In short, Backpack tries to be as friendly and as fair as possible during liquidations, where we try as much as we can to liquidate all positions directly on the order book for anyone to trade against. In fact, amidst, this week's historical volatility, 99.82% of all our liquidations have happened directly on the book - with only 0.18% happening on the backstop and 0% happening via the ADL. This is perhaps the best load test one can ask for and tells me that we can start responsibly increasing leverage even more. Honestly, 99.82% on the book is too much, as we are being too conservative with leverage - but this will naturally come down as open interest continues to climb and liquidation volume increases.

At high level, Backpack has a three part waterfall:

  • Liquidations on the Book
  • Liquidations on the backstop.
  • Liquidations via auto deleveraging.

This type of waterfall is standard in exchange today - both crypto and traditional finance. Every step of the waterfall is needed to ensure system solvency but the details in every step vary exchange by exchange.

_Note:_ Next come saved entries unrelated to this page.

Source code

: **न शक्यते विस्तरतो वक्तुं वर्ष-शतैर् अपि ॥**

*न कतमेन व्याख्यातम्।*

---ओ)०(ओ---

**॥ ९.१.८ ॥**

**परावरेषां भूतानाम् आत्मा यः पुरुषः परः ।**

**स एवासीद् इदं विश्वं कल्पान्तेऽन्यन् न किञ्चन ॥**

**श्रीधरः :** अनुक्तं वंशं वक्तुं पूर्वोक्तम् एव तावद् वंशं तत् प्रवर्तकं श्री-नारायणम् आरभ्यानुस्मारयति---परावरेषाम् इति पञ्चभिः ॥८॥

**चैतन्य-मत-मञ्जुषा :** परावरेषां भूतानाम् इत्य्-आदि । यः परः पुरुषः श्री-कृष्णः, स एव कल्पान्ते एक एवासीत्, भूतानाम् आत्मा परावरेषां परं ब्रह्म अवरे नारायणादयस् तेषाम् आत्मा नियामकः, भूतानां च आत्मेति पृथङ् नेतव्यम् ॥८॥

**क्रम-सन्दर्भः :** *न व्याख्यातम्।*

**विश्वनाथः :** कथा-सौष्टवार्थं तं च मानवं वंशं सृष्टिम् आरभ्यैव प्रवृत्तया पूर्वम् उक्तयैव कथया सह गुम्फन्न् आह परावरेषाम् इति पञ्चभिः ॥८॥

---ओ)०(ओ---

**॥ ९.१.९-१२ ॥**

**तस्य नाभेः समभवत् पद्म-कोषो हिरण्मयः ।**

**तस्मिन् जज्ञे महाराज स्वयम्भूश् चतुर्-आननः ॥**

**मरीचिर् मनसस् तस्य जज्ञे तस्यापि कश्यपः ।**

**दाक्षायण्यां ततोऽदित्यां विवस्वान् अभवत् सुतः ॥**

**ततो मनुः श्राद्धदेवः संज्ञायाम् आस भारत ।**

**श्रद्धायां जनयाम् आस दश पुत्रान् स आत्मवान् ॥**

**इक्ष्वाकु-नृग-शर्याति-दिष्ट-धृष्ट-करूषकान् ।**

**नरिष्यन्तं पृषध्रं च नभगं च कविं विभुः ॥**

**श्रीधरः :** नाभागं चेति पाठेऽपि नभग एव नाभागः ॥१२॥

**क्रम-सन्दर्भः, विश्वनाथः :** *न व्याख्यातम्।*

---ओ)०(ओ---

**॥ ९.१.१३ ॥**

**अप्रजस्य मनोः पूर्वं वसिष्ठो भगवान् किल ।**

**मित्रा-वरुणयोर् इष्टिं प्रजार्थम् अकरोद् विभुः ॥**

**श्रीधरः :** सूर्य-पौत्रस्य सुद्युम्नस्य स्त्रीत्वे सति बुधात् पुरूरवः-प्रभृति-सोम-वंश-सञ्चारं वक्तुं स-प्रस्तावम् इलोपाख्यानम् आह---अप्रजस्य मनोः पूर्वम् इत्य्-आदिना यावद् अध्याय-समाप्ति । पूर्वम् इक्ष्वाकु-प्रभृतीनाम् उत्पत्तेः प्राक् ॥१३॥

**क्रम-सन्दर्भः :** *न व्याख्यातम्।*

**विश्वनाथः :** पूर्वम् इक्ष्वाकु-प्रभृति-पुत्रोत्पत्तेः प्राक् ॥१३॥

On Backpack, the algorithm is roughly as follows:

  • When we detect your MMR hits 100%, we lock down your account, cancel all open orders, repay borrows immediately, and begin the liquidation protocol.
  • Starting on the order book, we liquidate part of your position at any given time, slowly but surely chipping away at it so as not to cause an inordinate amount of price impact - and so as to not fully take you out, if possible. We do this across all symbols for which you have open positions in parallel. Slowly, but surely bring down your account back to health.
  • When deciding how much we can liquidate on the exchange at any given point in time, we take a depth measurement directly from our order book, and only liquidate the available depth within some tolerable impact distance. This ensures we don't completely annihilate the outstanding liquidity on the book, we allow it to constantly refresh itself as we chip away your positions, and ensure we don't allow the liquidated user to get rekt by getting filled by stink orders.
  • Even if the above goes haywire, we have market protection price bands to protect orders. This includes price impact bands, a moving average on the mark price as a band. If the market suddenly goes haywire, instead of getting filled at horrible prices, the market will protect you by simply rejecting the really bad liquidation orders and you will just hold the position as the market moves. This is safe because we have backstop to fall back to it in the event the market keeps moving against you.
  • If we are unable to liquidate a user's position on the book, we skip the order book and go directly to the backstop, where we hand over positions directly to market makers that participate in the backstop liquidity program. This program is open for folks to participate. Ultimately the backstop is there to absorb cascades. Even if the market is getting decimated, the backstop catches the positions and absorbs the risks - and making a healthy profit that does not affect the rest of the market. This is a last ditch effort to liquidate the user in a way that does not affect the rest of the market. If we run out of room on the backstop, then the system gracefully falls back to auto deleveraging.
  • ADL is the base case, so to speak. And any perps exchange running without it is like driving without seat belt. If you crash, you are in trouble. We liquidate positions against any outstanding open positions on the other side. This experience SUCKS for users, but it is a necessary protection in the worst case scenario. Our algorithm for auto deleveraging diverges from other exchanges: We sort by margin fraction ascending, find all open accounts + positions, on the opposite side of you with an outstanding delta and bring their delta to zero. Most other exchanges do ADL position selection by sorting by margin fraction + unrealized profits, but we opted for this. Why? Well from, first principles, delta is the correct measurement of risk. So if you bring delta to zero, you bring system's risk to zero, which is our first goal in a volatile market. The beauty of auto deleveraging is that, even if all liquidity completely drops from the market, everything winds down in an orderly fashion -- and in most extreme possible case, bringing open interest back to 0.